Data shown
•••••

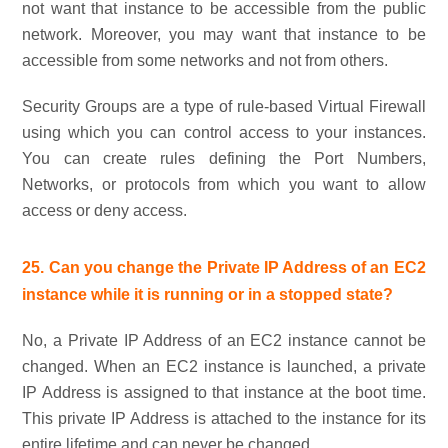
not want that instance to be accessible from the public
network. Moreover, you may want that instance to be
accessible from some networks and not from others.
Security Groups are a type of rule-based Virtual Firewall
using which you can control access to your instances.
You can create rules defining the Port Numbers,
Networks, or protocols from which you want to allow
access or deny access.
25. Can you change the Private IP Address of an EC2
instance while it is running or in a stopped state?
No, a Private IP Address of an EC2 instance cannot be
changed. When an EC2 instance is launched, a private
IP Address is assigned to that instance at the boot time.
This private IP Address is attached to the instance for its
entire lifetime and can never be changed.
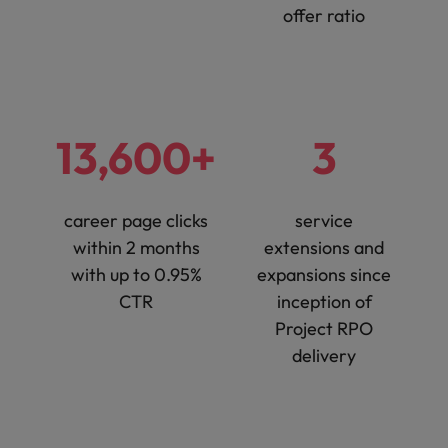
offer ratio
13,600+
3
career page clicks
service
within 2 months
extensions and
with up to 0.95%
expansions since
CTR
inception of
Project RPO
delivery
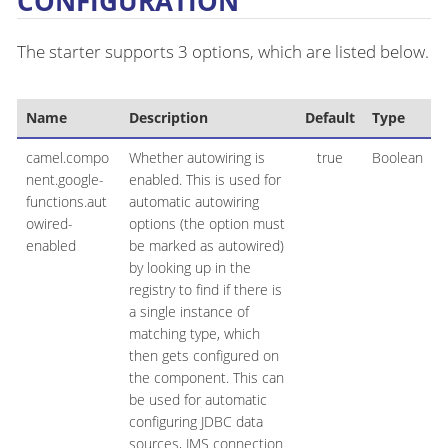
CONFIGURATION
The starter supports 3 options, which are listed below.
Name
Description
Default
Type
camel.compo
Whether autowiring is
true
Boolean
nent.google-
enabled. This is used for
functions.aut
automatic autowiring
owired-
options (the option must
enabled
be marked as autowired)
by looking up in the
registry to find if there is
a single instance of
matching type, which
then gets configured on
the component. This can
be used for automatic
configuring JDBC data
sources, JMS connection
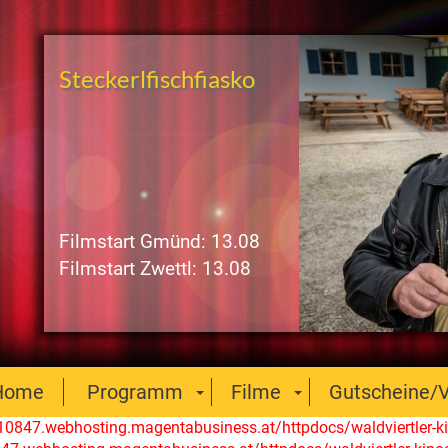
Steckerlfischfiasko
Filmstart Gmünd: 13.08
Filmstart Zwettl: 13.08
Home
Programm
Filme
Gutscheine/V
110847.webhosting.magentabusiness.at/httpdocs/waldviertler-ki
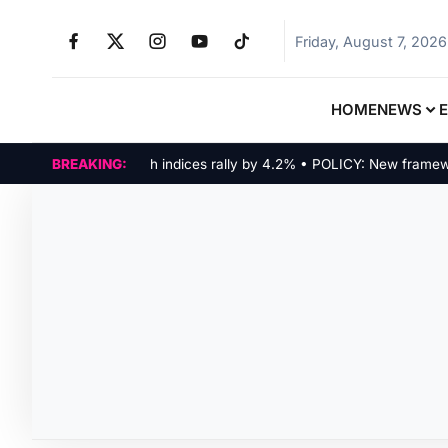
Friday, August 7, 2026
HOME
NEWS
MARKETS: Tech indices rally by 4.2% • POLICY: New framework f
BREAKING:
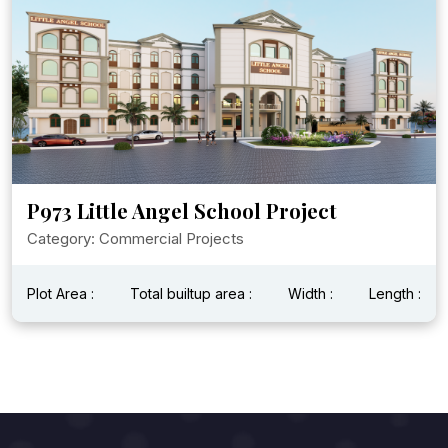
P973 Little Angel School Project
Category: Commercial Projects
Plot Area :
Total builtup area :
Width :
Length :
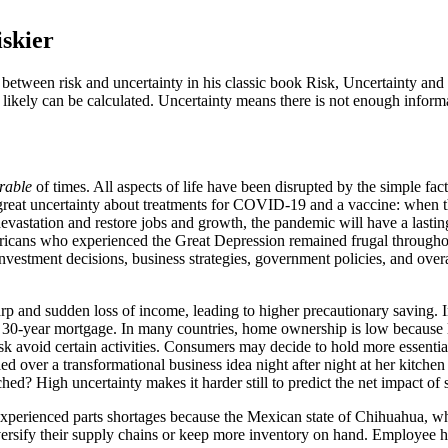
iskier
tween risk and uncertainty in his classic book Risk, Uncertainty and P
likely can be calculated. Uncertainty means there is not enough informa
rable
of times. All aspects of life have been disrupted by the simple fact
 great uncertainty about treatments for COVID-19 and a vaccine: when t
c devastation and restore jobs and growth, the pandemic will have a las
ericans who experienced the Great Depression remained frugal through
vestment decisions, business strategies, government policies, and overal
rp and sudden loss of income, leading to higher precautionary saving. In
n a 30-year mortgage. In many countries, home ownership is low because l
sk avoid certain activities. Consumers may decide to hold more essent
over a transformational business idea night after night at her kitchen
hed? High uncertainty makes it harder still to predict the net impact o
perienced parts shortages because the Mexican state of Chihuahua, whe
ersify their supply chains or keep more inventory on hand. Employee hea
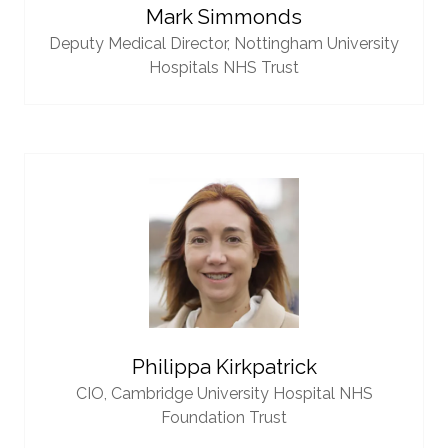
Mark Simmonds
Deputy Medical Director,
Nottingham University
Hospitals NHS Trust
Philippa Kirkpatrick
CIO,
Cambridge University Hospital NHS
Foundation Trust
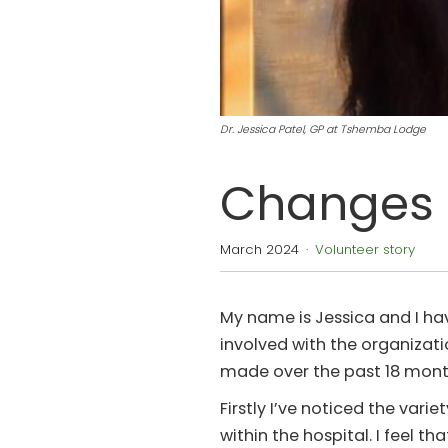
Dr. Jessica Patel, GP at Tshemba Lodge
Changes 
March 2024
·
Volunteer story
My name is Jessica and I h
involved with the organizati
made over the past 18 mont
Firstly I’ve noticed the var
within the hospital. I feel 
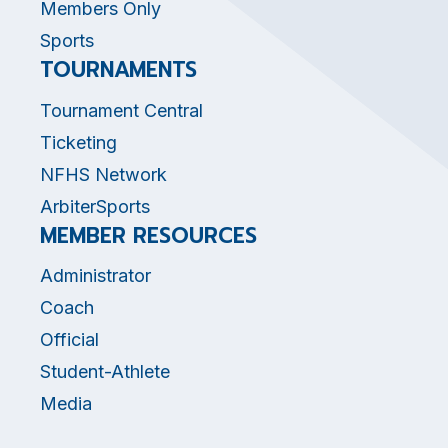
Members Only
Sports
TOURNAMENTS
Tournament Central
Ticketing
NFHS Network
ArbiterSports
MEMBER RESOURCES
Administrator
Coach
Official
Student-Athlete
Media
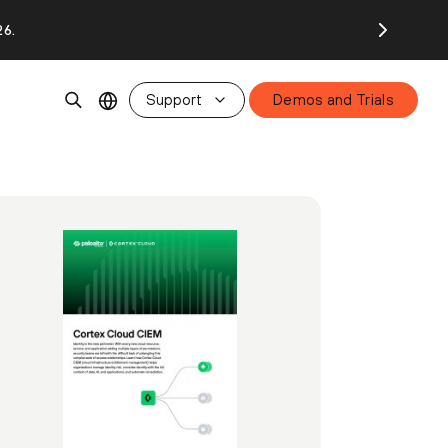
26.
Support
Demos and Trials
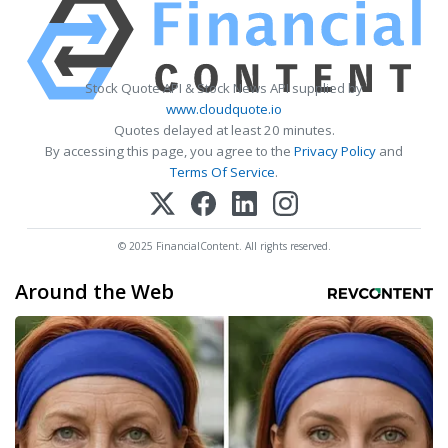
Stock Quote API & Stock News API supplied by
www.cloudquote.io
Quotes delayed at least 20 minutes.
By accessing this page, you agree to the
Privacy Policy
and
Terms Of Service
.
© 2025 FinancialContent. All rights reserved.
Around the Web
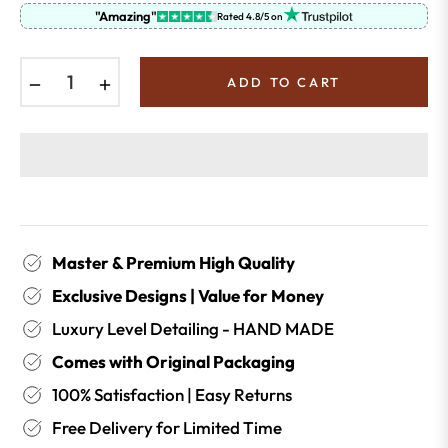
"Amazing"
Rated 4.8/5 on
−
+
ADD TO CART
Master & Premium High Quality
Exclusive Designs | Value for Money
Luxury Level Detailing - HAND MADE
Comes with Original Packaging
100% Satisfaction | Easy Returns
Free Delivery for Limited Time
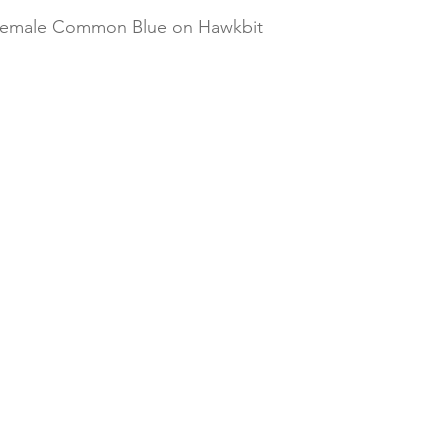
 female Common Blue on Hawkbit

•••••

All that is wanted is the run of lines from the start of the material through the line that holds "access or deny access.", retyped exactly, with no pictures.

Solution
not want that instance to be accessible from the public
network. Moreover, you may want that instance to be
accessible from some networks and not from others.
Security Groups are a type of rule-based Virtual Firewall
using which you can control access to your instances.
You can create rules defining the Port Numbers,
Networks, or protocols from which you want to allow
access or deny access.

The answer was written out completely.